Steiner played a major part in creating the tradition of writing music for films, along with composers Dimitri Tiomkin, Franz Waxman, Erich Wolfgang Korngold, Alfred Newman, Bernard Herrmann, and Miklós Rózsa. Steiner composed over 300 film scores with RKO Pictures and Warner Bros. , and was nominated for 24 Academy Awards, winning three: The Informer (1935); Now, Voyager (1942); and Since You Went Away (1944). Besides his Oscar-winning scores, some of Steiner's popular works include King Kong (1933), Little Women (1933), Jezebel (1938), Casablanca (1942), The Searchers (1956), A Summer Place (1959), and Gone with the Wind (1939), the film score for which he is best known.
He was also the first recipient of the Golden Globe Award for Best Original Score, which he won for his score for Life with Father. Steiner was a frequent collaborator with some of the most famous film directors in history, including Michael Curtiz, John Ford, and William Wyler, and scored many of the films with Errol Flynn, Bette Davis, Humphrey Bogart, and Fred Astaire. Many of his film scores are available as separate soundtrack recordings.
"It is my conviction that familiar music, however popular, does not aid the underlying score of a dramatic picture. I believe that, while the American people are more musically minded than any other nation in the world, they are still not entirely familiar with all the old and new masters’ works . .. Of course there are many in our industry who disagree with my viewpoint. "

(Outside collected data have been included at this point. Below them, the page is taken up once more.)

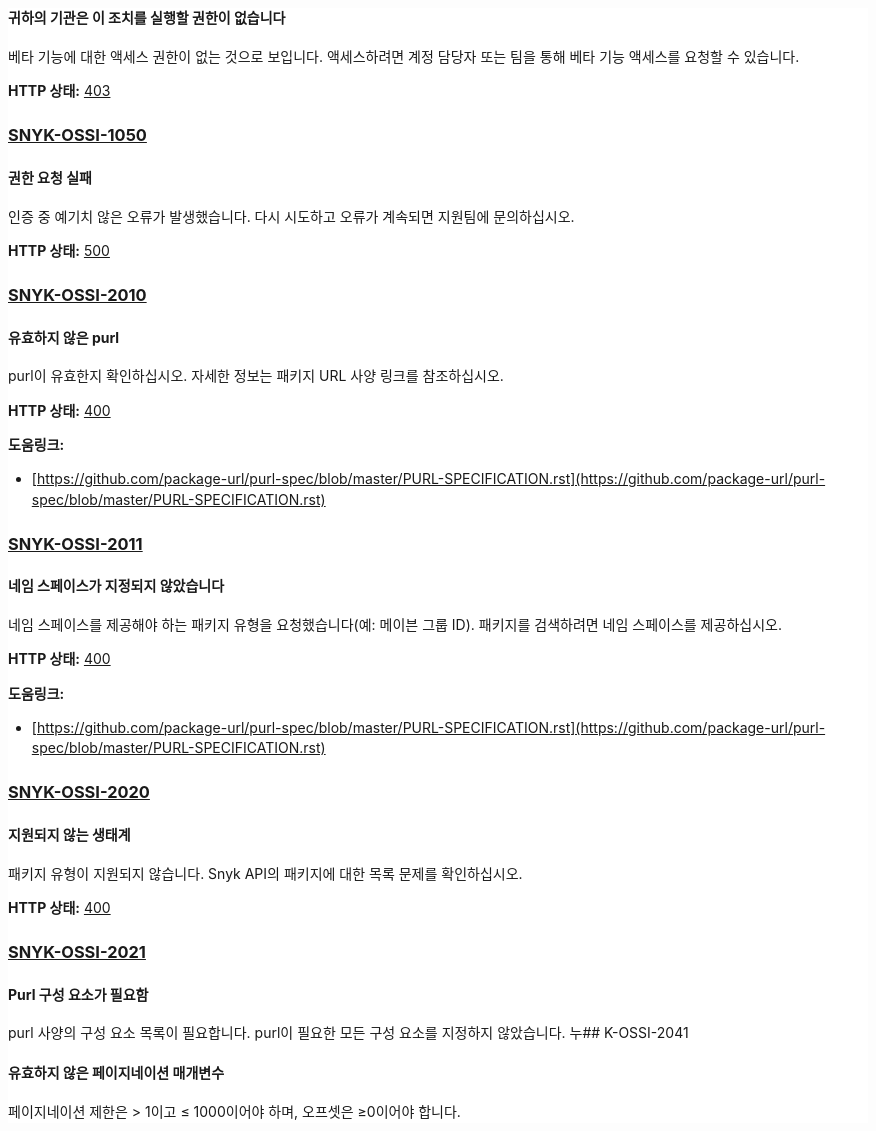 #### 귀하의 기관은 이 조치를 실행할 권한이 없습니다

베타 기능에 대한 액세스 권한이 없는 것으로 보입니다. 액세스하려면 계정 담당자 또는 팀을 통해 베타 기능 액세스를 요청할 수 있습니다.

**HTTP 상태:** [403](https://developer.mozilla.org/en-US/docs/Web/HTTP/Status/403)

### [SNYK-OSSI-1050](error-catalog.md#snyk-ossi-1050)

#### 권한 요청 실패

인증 중 예기치 않은 오류가 발생했습니다. 다시 시도하고 오류가 계속되면 지원팀에 문의하십시오.

**HTTP 상태:** [500](https://developer.mozilla.org/en-US/docs/Web/HTTP/Status/500)

### [SNYK-OSSI-2010](error-catalog.md#snyk-ossi-2010)

#### 유효하지 않은 purl

purl이 유효한지 확인하십시오. 자세한 정보는 패키지 URL 사양 링크를 참조하십시오.

**HTTP 상태:** [400](https://developer.mozilla.org/en-US/docs/Web/HTTP/Status/400)

**도움링크:**

* [https://github.com/package-url/purl-spec/blob/master/PURL-SPECIFICATION.rst](https://github.com/package-url/purl-spec/blob/master/PURL-SPECIFICATION.rst)

### [SNYK-OSSI-2011](error-catalog.md#snyk-ossi-2011)

#### 네임 스페이스가 지정되지 않았습니다

네임 스페이스를 제공해야 하는 패키지 유형을 요청했습니다(예: 메이븐 그룹 ID). 패키지를 검색하려면 네임 스페이스를 제공하십시오.

**HTTP 상태:** [400](https://developer.mozilla.org/en-US/docs/Web/HTTP/Status/400)

**도움링크:**

* [https://github.com/package-url/purl-spec/blob/master/PURL-SPECIFICATION.rst](https://github.com/package-url/purl-spec/blob/master/PURL-SPECIFICATION.rst)

### [SNYK-OSSI-2020](error-catalog.md#snyk-ossi-2020)

#### 지원되지 않는 생태계

패키지 유형이 지원되지 않습니다. Snyk API의 패키지에 대한 목록 문제를 확인하십시오.

**HTTP 상태:** [400](https://developer.mozilla.org/en-US/docs/Web/HTTP/Status/400)

### [SNYK-OSSI-2021](error-catalog.md#snyk-ossi-2021)

#### Purl 구성 요소가 필요함

purl 사양의 구성 요소 목록이 필요합니다. purl이 필요한 모든 구성 요소를 지정하지 않았습니다. 누## K-OSSI-2041

#### 유효하지 않은 페이지네이션 매개변수

페이지네이션 제한은 > 1이고 ≤ 1000이어야 하며, 오프셋은 ≥0이어야 합니다.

He also notes that many composers, contrary to his own technique, would fail to subordinate the music to the film:
"I've always tried to subordinate myself to the picture. A lot of composers make the mistake of thinking of film as a concert platform on which they can show off. This is not the place . .. If you get too decorative, you lose your appeal to the emotions. My theory is that the music should be felt rather than heard. "
Connections
Steiner's first marriage, on September 12, 1912, in London, was to a woman named Beatrice, who had been a soubrette in one of his father's shows. When finances allowed, his wife and her mother joined Steiner in New York, but the marriage did not last. The date of divorce is not certain; however, it is known that Steiner married Audrey van Liew, a singer, on April 12, 1927; this marriage also ended in divorce.
In 1931, Steiner met his third wife, Louise Klos, a harpist who often played in studio orchestras that he conducted. They were married October 31, 1936, and had one child. They were divorced nine years later. In April 1947, Steiner married Leonette Ball; this was his fourth and final marriage.